Security

Short version: Does the AD group type (universal, global or domain local) have any bearing on role derivation in CPPM?  User is in a global group "elementary" which is then part of domain local group "Employees".  I keep getting failures to authenticate because CPPM does not indicate the user is in "Employees" but AD clearly shows that it is there.  The user in question does show up in the groups he is directly added to but not the nested group (in CPPM details).  SubTree Search is turned on for the AD authentication source.

 

I've done this before at a previous job but I had no access to AD at that location.  I suspect it doesn't matter but I could be wrong.

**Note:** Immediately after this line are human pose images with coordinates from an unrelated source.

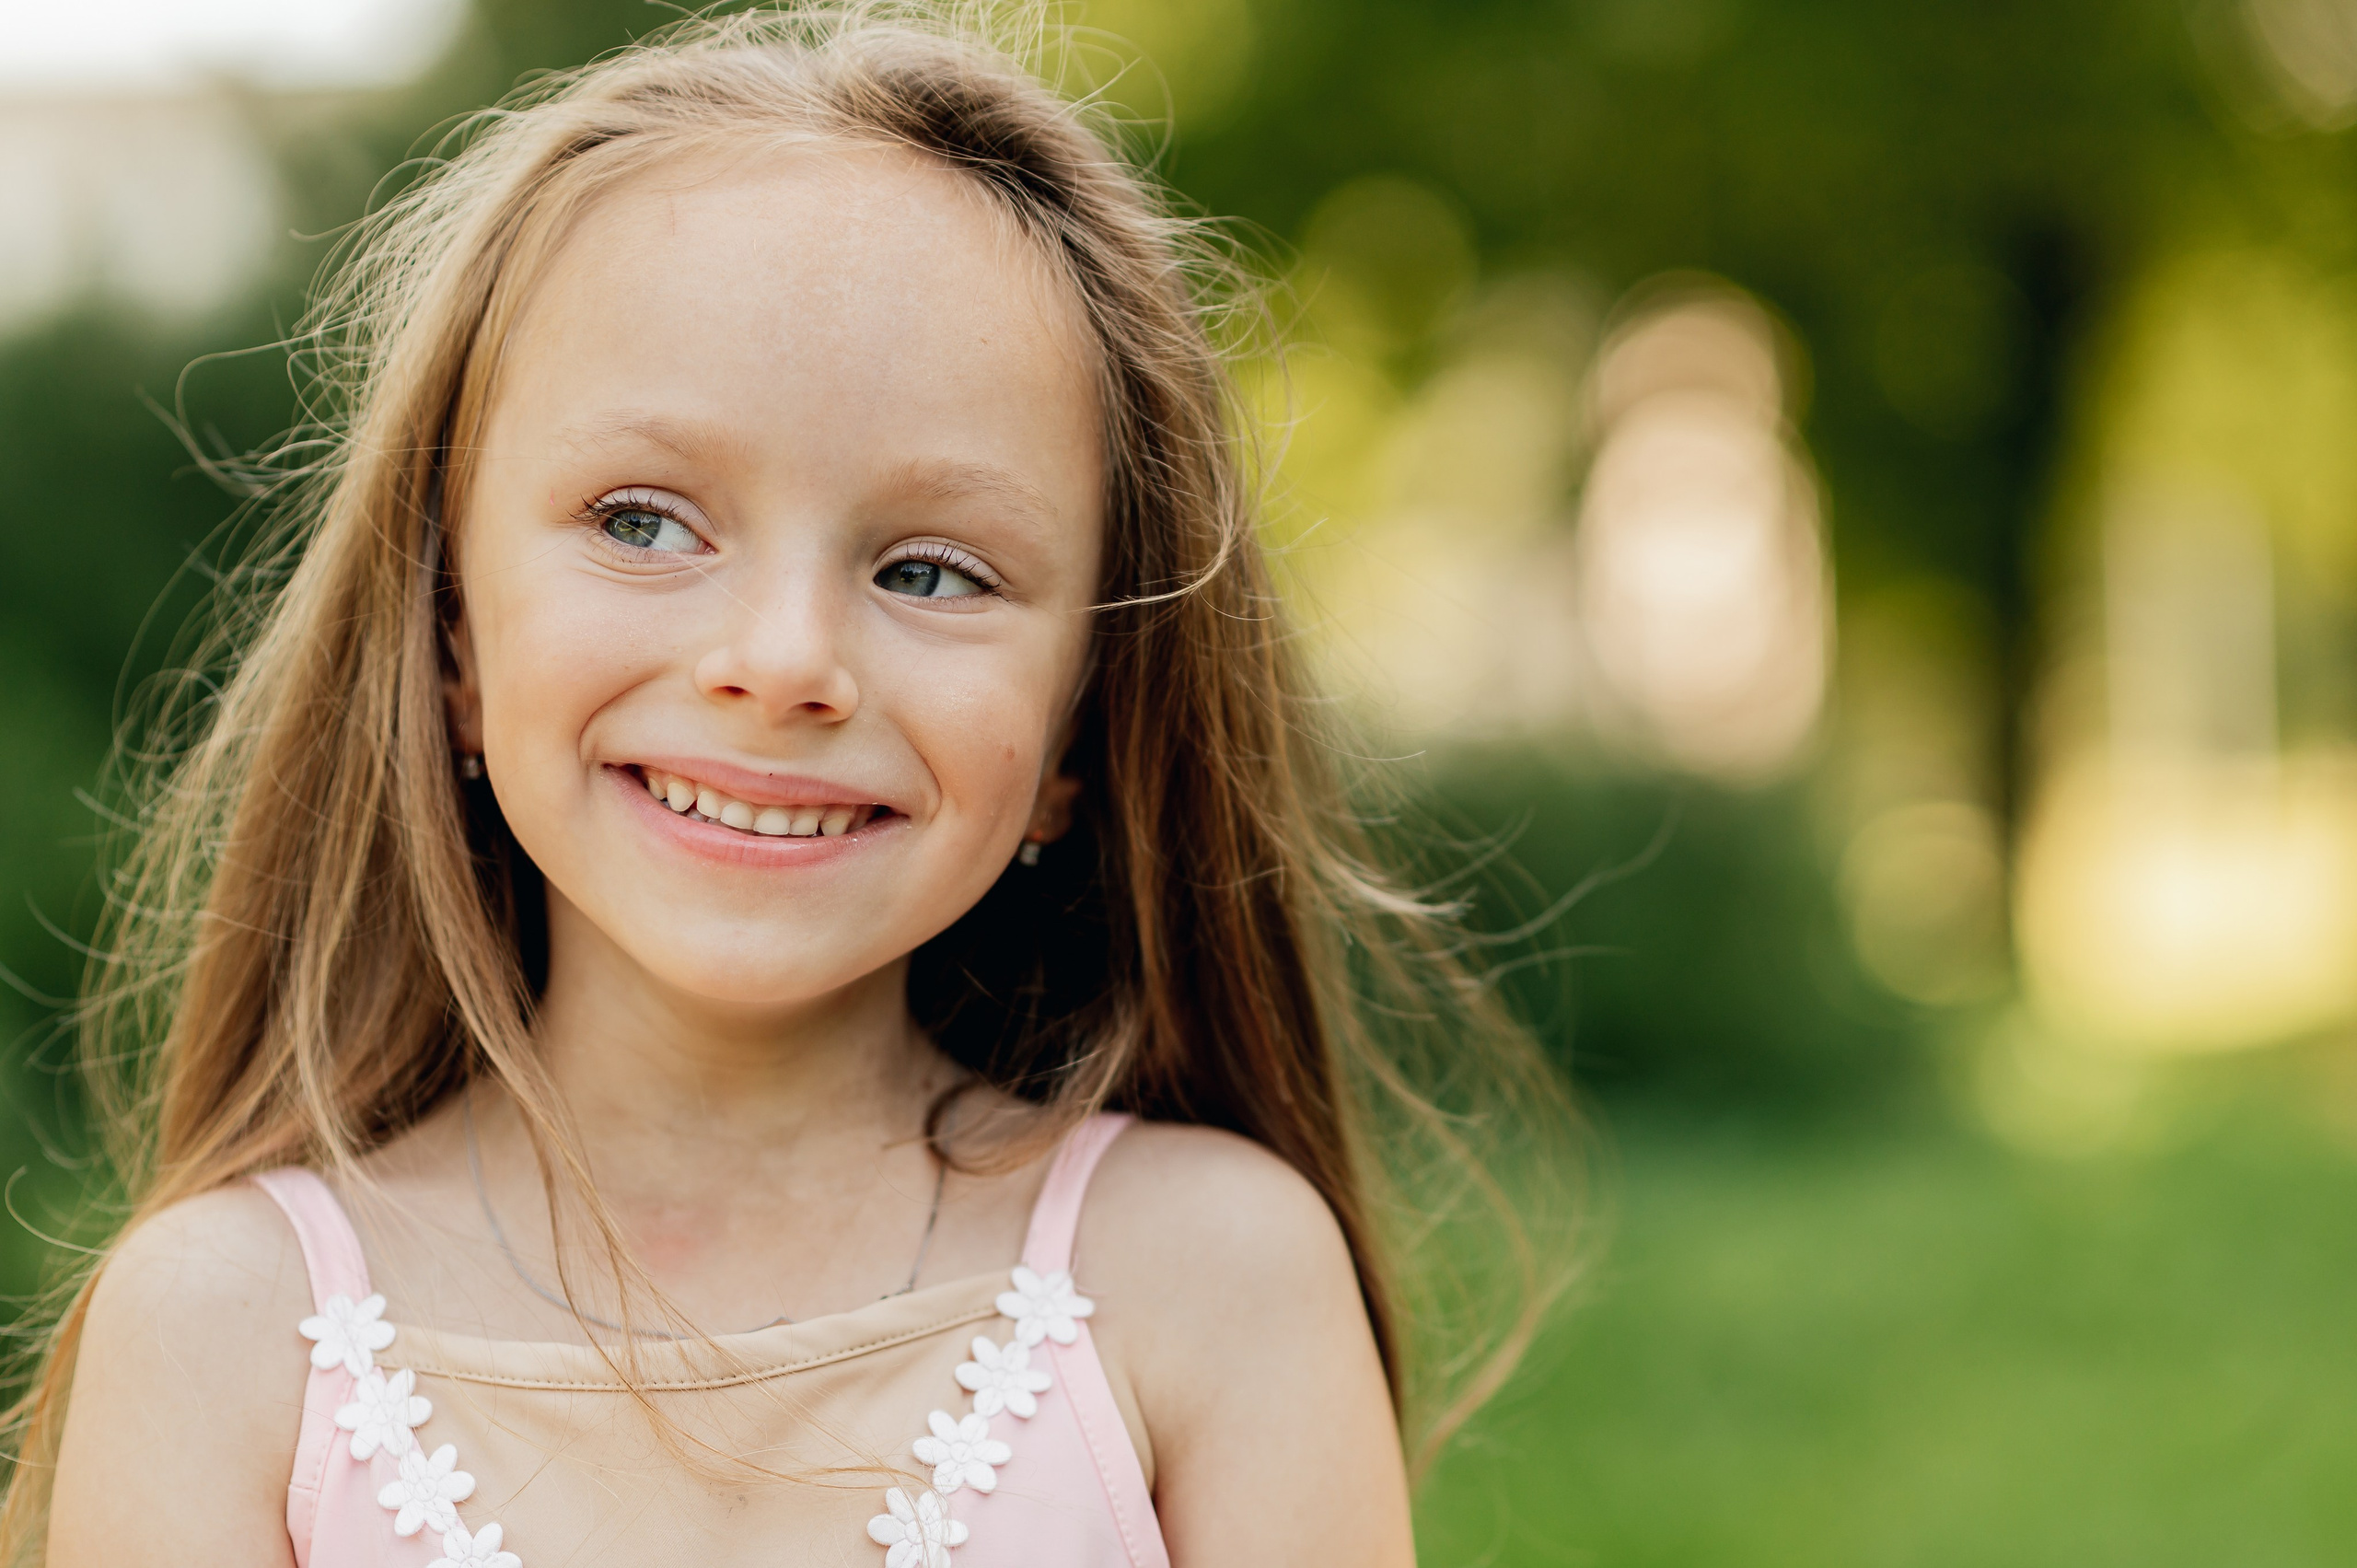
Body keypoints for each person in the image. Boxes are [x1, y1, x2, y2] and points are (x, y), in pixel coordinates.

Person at [13, 7, 1573, 1564]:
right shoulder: (225, 1338)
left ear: (1082, 734)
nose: (782, 661)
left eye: (933, 568)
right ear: (450, 631)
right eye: (641, 522)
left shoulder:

Are you using "Groups" or "memberOf" in your authorization?

memberof  CONTAINS

 

Learned that the hardway previously.

Can you try using Group instead? memberOf sometimes has issues with nested
groups.



You should be able to see the contents of Group in access tracker under
authorization.

I tried "groups CONTAINS"

 

This was added to the "Input" -> "Authorization Attributes" when I used groups but still not seeing "Employees" show up.

Authorization:Active Directory:Groups:   Elementary, Elementary Teachers   

Remember when you are testing you must clear the cache if you make a change on the AD side. we only auth live each time but AD groups and etc are only pulled on the cache intervals.

Still not showing up in CPPM.  I'll work on getting upgraded to the latest CPPM release and see if it corrects the issue.

Did this ever get resolved?  I am seeing similar issues and have tried configuring for nested groups in several ways, but with no success.